Loyola Condenser—the pseudonymous artist who rose to prominence on Instagram while chronicling the Peter Doig trial in Chicago—has stepped out of the shadows.
Lisa Barense (who, full disclosure, is this correspondent’s mother-in-law) is speaking for the first time about her photographs ahead of a forthcoming selling exhibition of these works at the Lawrence and Clark Gallery in Chicago (Loyola Condenser, 14 October-23 November).
Barense began taking the pictures, each of which prominently feature a heating condenser that sits atop a building on the campus of Loyola University in Chicago, in June 2015. The project was initially meant to last only one year. “I was going to wind it up at the 366th post,” she says, and celebrate with a party at her apartment on Lake Michigan, to which her followers would be invited.
But Barense kept taking pictures and her popularity grew along with her project. So far, she has posted more than 470 pictures and has amassed more than 700 followers. “People kept contacting me and responding to the photographs, and I was meeting them,” she says, all of which motivated her to continue.
And then the Doig trial began.
“I don’t know what prompted me to start documenting it, other than that I decided to go to the court, and while I was sitting there, I thought it would be helpful for me to maintain focus by taking notes,” she says. “Then I thought: well, most of the people that follow me are interested in the art world. So they might be interested in these trial notes.”
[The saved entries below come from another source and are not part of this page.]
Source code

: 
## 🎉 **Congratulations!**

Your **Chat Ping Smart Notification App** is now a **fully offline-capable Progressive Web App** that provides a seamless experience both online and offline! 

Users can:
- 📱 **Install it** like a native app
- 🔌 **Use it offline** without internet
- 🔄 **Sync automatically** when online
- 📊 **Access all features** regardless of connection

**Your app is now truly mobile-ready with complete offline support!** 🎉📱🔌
The notes, which Barense published as annotations to her Instagram posts, were comprehensive and opinionated. She stood by Doig (with whom she became friendly) and was elated when the verdict came out in his favour. “Doig Trial,” she wrote in a post from 23 August, along with a picture of the condenser obscured by night. “Doig wins!”
The Lawrence and Clark gallery exhibition came about after a meeting with the gallery’s owner, Jason Pickleman, who found Barense’s work on Instagram. Earlier this year, he wrote to her and asked if he could see the heating unit in person. She invited him for breakfast and a viewing.
“I didn’t know anything about Lisa,” he says. “I didn’t know if she was a young artist—I had no idea about anything—and I loved that anonymity.”
After looking over some of her other work—Barense is also a collagist and painter—he invited her to show whatever work she liked. “I wanted her to know that I was respectful of her entire output, and if she felt the collages were what she wanted to show”, he would be happy, Pickleman says.
Ultimately, Barense decided on the Instagram work. The show will include 11, 20-by-20-inch prints of the photographs.
What draws followers to Barense's work? For Pickleman, it was the quietude. “The condenser never changes,” he says, noting that only the clouds and the lake do. The heating unit, on the other hand, is “just this silent sentinel that’s always out there—always watching.”